Zudem hatte Focus-Redakteur Josef Hufelschulte, der in einem Beitrag auf SPIEGEL Online am 17. Mai 2006 noch als „Bespitzelungsopfer“ bezeichnet wurde, offenbar keine Hemmungen gehabt, seine Kollegen zu verraten und auch Informationen des SPIEGEL an BND-Mann Foertsch weiterzugeben. So hatte Hufelschulte mit Foertsch 58 Kontakte – größtenteils persönlicher Art –, die so ergiebig waren, dass Foertsch stolze 219 Seiten handschriftliche Notizen über seinem Kontaktmann „Jerez“ erstellte.
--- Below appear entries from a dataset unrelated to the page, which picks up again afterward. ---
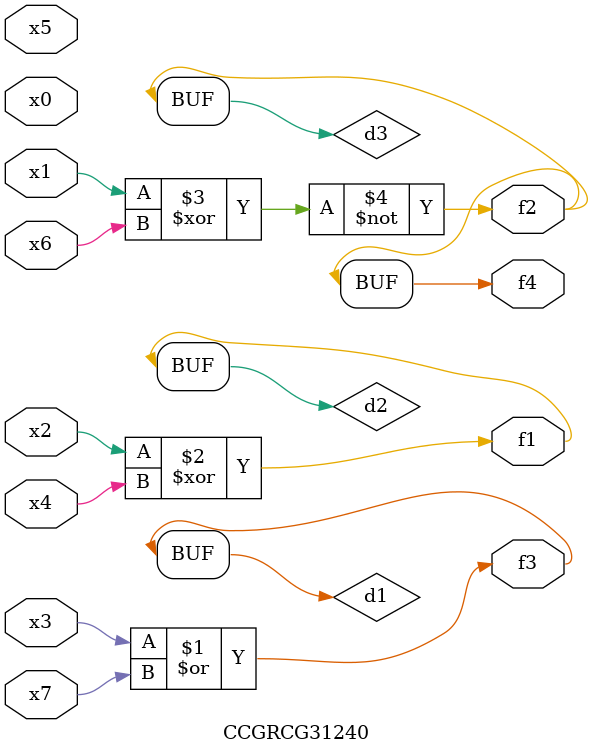
<source format=v>
module CCGRCG31240(
	input x0, x1, x2, x3, x4, x5, x6, x7,
	output f1, f2, f3, f4
);

	wire d1, d2, d3;

	or (d1, x3, x7);
	xor (d2, x2, x4);
	xnor (d3, x1, x6);
	assign f1 = d2;
	assign f2 = d3;
	assign f3 = d1;
	assign f4 = d3;
endmodule

</source>
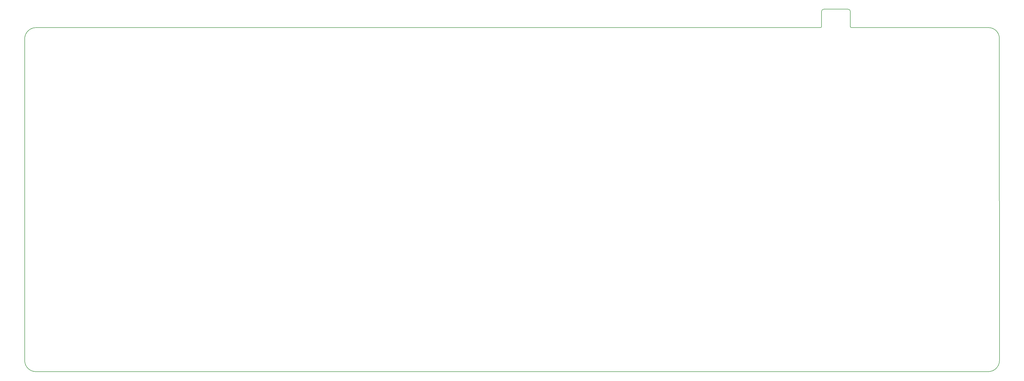
<source format=gm1>
%TF.GenerationSoftware,KiCad,Pcbnew,(6.0.6)*%
%TF.CreationDate,2023-03-05T15:32:32+02:00*%
%TF.ProjectId,UniversalTKL,556e6976-6572-4736-916c-544b4c2e6b69,rev?*%
%TF.SameCoordinates,Original*%
%TF.FileFunction,Profile,NP*%
%FSLAX46Y46*%
G04 Gerber Fmt 4.6, Leading zero omitted, Abs format (unit mm)*
G04 Created by KiCad (PCBNEW (6.0.6)) date 2023-03-05 15:32:32*
%MOMM*%
%LPD*%
G01*
G04 APERTURE LIST*
%TA.AperFunction,Profile*%
%ADD10C,0.200000*%
%TD*%
G04 APERTURE END LIST*
D10*
X313213007Y-25959007D02*
G75*
G03*
X312453007Y-26719000I1393J-761393D01*
G01*
X322613006Y-26718999D02*
X322613006Y-32066999D01*
X312072008Y-32448007D02*
G75*
G03*
X312453007Y-32066999I292J380707D01*
G01*
X322613000Y-26718999D02*
G75*
G03*
X321853006Y-25959000I-761400J-1401D01*
G01*
X313213007Y-25958999D02*
X321853007Y-25958999D01*
X375199980Y-36399999D02*
G75*
G03*
X371240007Y-32447999I-3817680J134599D01*
G01*
X322994006Y-32447999D02*
X371240007Y-32447999D01*
X35328997Y-32448999D02*
X312072008Y-32447999D01*
X371240007Y-153931999D02*
X35240008Y-153931999D01*
X312453008Y-32066999D02*
X312453008Y-26718999D01*
X375200000Y-36400000D02*
X375240008Y-149971499D01*
X371240007Y-153932011D02*
G75*
G03*
X375240008Y-149971499I39493J3960311D01*
G01*
X31240008Y-149971493D02*
X31240009Y-36536999D01*
X35328997Y-32449000D02*
G75*
G03*
X31240009Y-36536999I-88607J-4000360D01*
G01*
X31240003Y-149971493D02*
G75*
G03*
X35240008Y-153931999I3960437J-267D01*
G01*
X322613000Y-32066999D02*
G75*
G03*
X322994006Y-32448000I380700J-301D01*
G01*
M02*

</source>
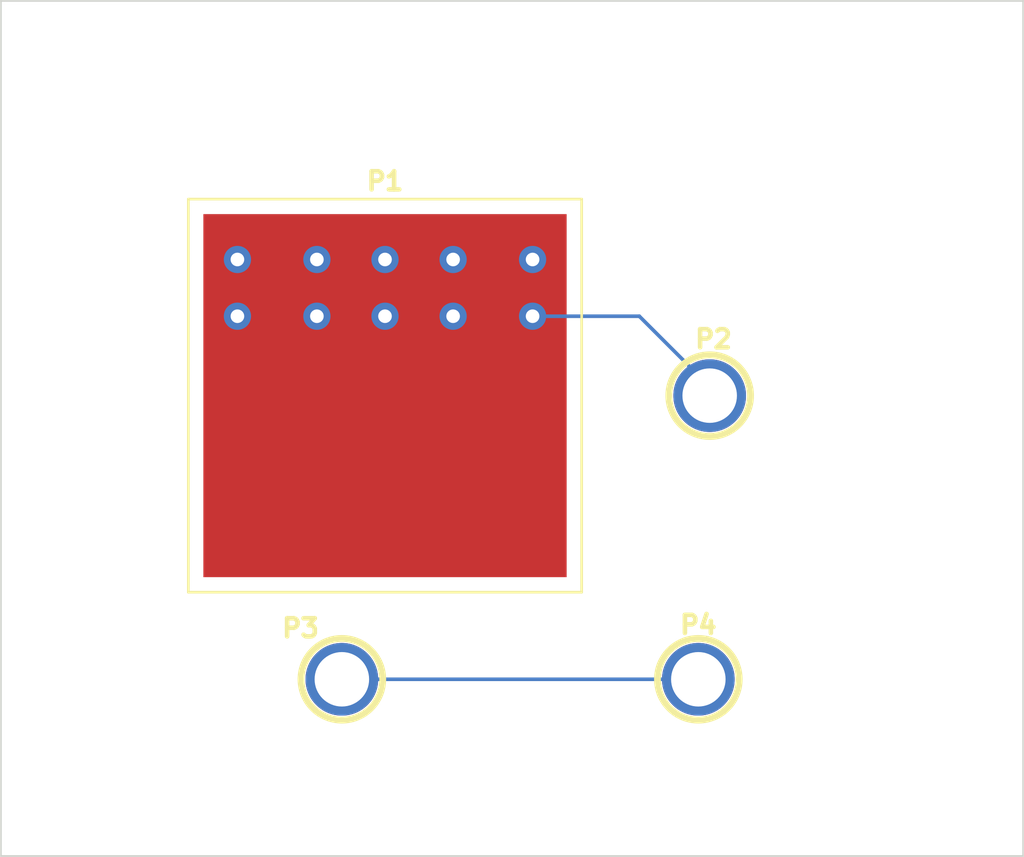
<source format=kicad_pcb>
(kicad_pcb (version 20221018) (generator pcbnew)

  (general
    (thickness 1.6)
  )

  (paper "A4")
  (layers
    (0 "F.Cu" signal "Dessus")
    (31 "B.Cu" signal "Dessous")
    (32 "B.Adhes" user "B.Adhesive")
    (33 "F.Adhes" user "F.Adhesive")
    (34 "B.Paste" user)
    (35 "F.Paste" user)
    (36 "B.SilkS" user "B.Silkscreen")
    (37 "F.SilkS" user "F.Silkscreen")
    (38 "B.Mask" user)
    (39 "F.Mask" user)
    (40 "Dwgs.User" user "User.Drawings")
    (41 "Cmts.User" user "User.Comments")
    (42 "Eco1.User" user "User.Eco1")
    (43 "Eco2.User" user "User.Eco2")
    (44 "Edge.Cuts" user)
    (45 "Margin" user)
    (46 "B.CrtYd" user "B.Courtyard")
    (47 "F.CrtYd" user "F.Courtyard")
    (48 "B.Fab" user)
    (49 "F.Fab" user)
  )

  (setup
    (stackup
      (layer "F.SilkS" (type "Top Silk Screen"))
      (layer "F.Paste" (type "Top Solder Paste"))
      (layer "F.Mask" (type "Top Solder Mask") (color "Green") (thickness 0.01))
      (layer "F.Cu" (type "copper") (thickness 0.035))
      (layer "dielectric 1" (type "core") (thickness 1.51) (material "FR4") (epsilon_r 4.5) (loss_tangent 0.02))
      (layer "B.Cu" (type "copper") (thickness 0.035))
      (layer "B.Mask" (type "Bottom Solder Mask") (color "Green") (thickness 0.01))
      (layer "B.Paste" (type "Bottom Solder Paste"))
      (layer "B.SilkS" (type "Bottom Silk Screen"))
      (copper_finish "None")
      (dielectric_constraints no)
    )
    (pad_to_mask_clearance 0)
    (pcbplotparams
      (layerselection 0x0000030_80000001)
      (plot_on_all_layers_selection 0x0000000_00000000)
      (disableapertmacros false)
      (usegerberextensions true)
      (usegerberattributes false)
      (usegerberadvancedattributes false)
      (creategerberjobfile false)
      (dashed_line_dash_ratio 12.000000)
      (dashed_line_gap_ratio 3.000000)
      (svgprecision 6)
      (plotframeref false)
      (viasonmask false)
      (mode 1)
      (useauxorigin false)
      (hpglpennumber 1)
      (hpglpenspeed 20)
      (hpglpendiameter 15.000000)
      (dxfpolygonmode true)
      (dxfimperialunits true)
      (dxfusepcbnewfont true)
      (psnegative false)
      (psa4output false)
      (plotreference true)
      (plotvalue true)
      (plotinvisibletext false)
      (sketchpadsonfab false)
      (subtractmaskfromsilk false)
      (outputformat 1)
      (mirror false)
      (drillshape 1)
      (scaleselection 1)
      (outputdirectory "")
    )
  )

  (net 0 "")
  (net 1 "/NET1")
  (net 2 "/NET2")

  (footprint "1pin" (layer "F.Cu") (at 89.535 45.593))

  (footprint "1pin" (layer "F.Cu") (at 107.696 45.593))

  (footprint "1pin" (layer "F.Cu") (at 87.122 61.468))

  (footprint "1pin" (layer "F.Cu") (at 107.061 61.468))

  (gr_rect (start 68.05 23.5) (end 125.23 71.36)
    (stroke (width 0.1) (type solid)) (fill none) (layer "Edge.Cuts") (tstamp a9cd5f86-b613-4436-a03d-d2c5e50ff2cf))

  (segment (start 107.061 61.468) (end 87.122 61.468) (width 0.2032) (layer "B.Cu") (net 1) (tstamp 49c90b83-46f7-4695-9fb2-a36ccaefc53a))
  (segment (start 107.696 45.085) (end 107.696 45.593) (width 0.2032) (layer "B.Cu") (net 2) (tstamp 02f6e7d9-28b2-458a-ac7b-f336cdd00b97))
  (segment (start 103.759 41.148) (end 107.696 45.085) (width 0.2032) (layer "B.Cu") (net 2) (tstamp 877edd44-d1ee-4969-abbe-d908db78cdeb))
  (segment (start 97.79 41.148) (end 103.759 41.148) (width 0.2032) (layer "B.Cu") (net 2) (tstamp c441df0a-fe2a-4190-af58-3556ba694ee1))

)

</source>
Das heißt, es gäbe einiges zu erklären beim Focus, nicht zuletzt, warum Hufelschulte immer noch Redakteur „für besondere Aufgaben“ im Deutschland-Ressort des Münchener Magazins ist. Genügend Stoff also für den SPIEGEL.

Hans-Christian Ströbele: „Vertrauen in die Integrität der Medien wurde beschädigt“
Erwähnenswert ist unterdessen, dass 11 Seiten des Schäfer-Reports aus dem Jahre 2006 nicht für die Öffentlichkeit frei gegeben wurden. Allerdings sind diese 11 Seiten auf Wikileaks – einem Projekt, das sich zur Aufgabe gemacht hat, Informationen und Dokumente der Welt zugänglich zu machen, die Institutionen oder Regierungen verbergen – einsehbar. Darin wird BND-Direktor Foertsch mit den Worten zitiert, er „habe sowohl zu Hufeschulte vom Focus als auch zu Mascolo vom SPIEGEL Kontakt gehalten, um die Chance zu haben, dem Bundesnachrichtendienst schädliche Veröffentlichungen verhindern zu können. Teilweise sei ihm das auch gelungen…“ Vorausgesetzt diese über Wikileaks veröffentlichten 11 Seiten sind echt, was soll uns dieser Satz über Georg Mascolo, der mittlerweile SPIEGEL-Chefredakteur ist, sagen?

Auf jeden Fall ist das ganze Thema für die Öffentlichkeit von enormer Wichtigkeit. Geht es doch nicht weniger als darum, dass, wie Hans-Christian Ströbele es formuliert, „großer Schaden angerichtet wurde. Und der zentrale Aspekt des Skandals ist, dass das Vertrauen in die Integrität, in die Unabhängigkeit der Medien beschädigt worden ist.“ Um so verwunderlicher, dass der SPIEGEL schweigt.